Carabiner responds with a status message which now includes a :playing value that reports the current transport state, true or false. From this point on, any changes to the shared Link transport state will cause a new status message to be sent to report the new state.

disable-start-stop-sync

Sending the string disable-start-stop-sync tells Carabiner to stop synchronizing transport (playing) state with peers on the Link network.

Carabiner responds with a status message which no longer includes a :playing value, and will no longer send status updates when the Link transport status changes.

start-playing

Sending the string start-playing followed by a microsecond timestamp (an integer relative to the :start value returned in the status response) when Start/Stop Sync is enabled tells Carabiner to set the Link transport state to "playing", and inform any peers that are also participating in Start/Stop Sync.

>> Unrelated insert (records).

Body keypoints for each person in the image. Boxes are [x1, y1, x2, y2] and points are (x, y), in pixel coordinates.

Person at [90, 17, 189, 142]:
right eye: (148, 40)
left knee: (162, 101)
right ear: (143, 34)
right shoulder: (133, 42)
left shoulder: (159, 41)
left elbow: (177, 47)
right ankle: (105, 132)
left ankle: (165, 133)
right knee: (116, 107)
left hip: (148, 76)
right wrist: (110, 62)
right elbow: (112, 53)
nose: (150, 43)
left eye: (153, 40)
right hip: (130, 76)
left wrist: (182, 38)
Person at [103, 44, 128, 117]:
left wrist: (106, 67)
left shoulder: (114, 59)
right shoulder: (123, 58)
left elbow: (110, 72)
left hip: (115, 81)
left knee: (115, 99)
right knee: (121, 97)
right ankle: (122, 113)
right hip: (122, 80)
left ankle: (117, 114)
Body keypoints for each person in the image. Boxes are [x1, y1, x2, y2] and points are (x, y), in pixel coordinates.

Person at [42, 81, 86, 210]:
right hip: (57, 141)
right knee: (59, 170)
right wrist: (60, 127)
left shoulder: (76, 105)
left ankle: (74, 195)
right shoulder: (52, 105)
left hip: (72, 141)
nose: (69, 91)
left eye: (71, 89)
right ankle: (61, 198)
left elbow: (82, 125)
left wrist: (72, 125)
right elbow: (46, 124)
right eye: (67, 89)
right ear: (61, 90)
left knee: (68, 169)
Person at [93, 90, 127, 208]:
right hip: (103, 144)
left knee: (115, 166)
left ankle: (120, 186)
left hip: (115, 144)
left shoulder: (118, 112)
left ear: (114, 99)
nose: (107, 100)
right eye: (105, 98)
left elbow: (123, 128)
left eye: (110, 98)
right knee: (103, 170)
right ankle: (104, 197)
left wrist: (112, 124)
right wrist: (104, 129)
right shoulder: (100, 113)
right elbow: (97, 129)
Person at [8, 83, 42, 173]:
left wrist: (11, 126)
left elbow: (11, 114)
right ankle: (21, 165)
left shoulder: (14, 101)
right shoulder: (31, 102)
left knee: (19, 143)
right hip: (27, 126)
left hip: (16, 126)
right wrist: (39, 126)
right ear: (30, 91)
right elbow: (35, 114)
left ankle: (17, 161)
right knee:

Carabiner responds with a status message which reflects the new transport state.

stop-playing

Sending the string stop-playing followed by a microsecond timestamp (an integer relative to the :start value returned in the status response) when Start/Stop Sync is enabled tells Carabiner to set the Link transport state to "stopped", and inform any peers that are also participating in Start/Stop Sync.

Carabiner responds with a status message which reflects the new transport state.

version

Sending the string version asks Carabiner to report its version number. This is only supported starting with verson 1.1.0; previous versions will respond unsupported version (which sounds pretty on-point, but really means that they don't know about the version command), so you can assume that they are version 1.0.0 or earlier. Supported versions respond with version followed by the version string, for example version "1.1.0".

Apology

I am not a C++ programmer; the last time I wrote anything in it before Carabiner was in the early 1990s. This seems to work, but I am sure it could be written much better. Suggestions for improvement are definitely welcome!

Licenses

Deep Symmetry

Carabiner is Copyright © 2016-2021 Deep Symmetry, LLC

This program is free software: you can redistribute it and/or modify it under the terms of the GNU General Public License as published by the Free Software Foundation, either version 2 of the License, or (at your option) any later version.

This program is distributed in the hope that it will be useful, but WITHOUT ANY WARRANTY; without even the implied warranty of MERCHANTABILITY or FITNESS FOR A PARTICULAR PURPOSE. See the GNU General Public License for more details.

You should have received a copy of the GNU General Public License along with this program. If not, see http://www.gnu.org/licenses/.

Link and Mongoose are dual-licensed. While available through the same GPL v2 as Carabiner itself, they are also available through proprietary licenses for embedding in non-free software, by contacting their respective developers.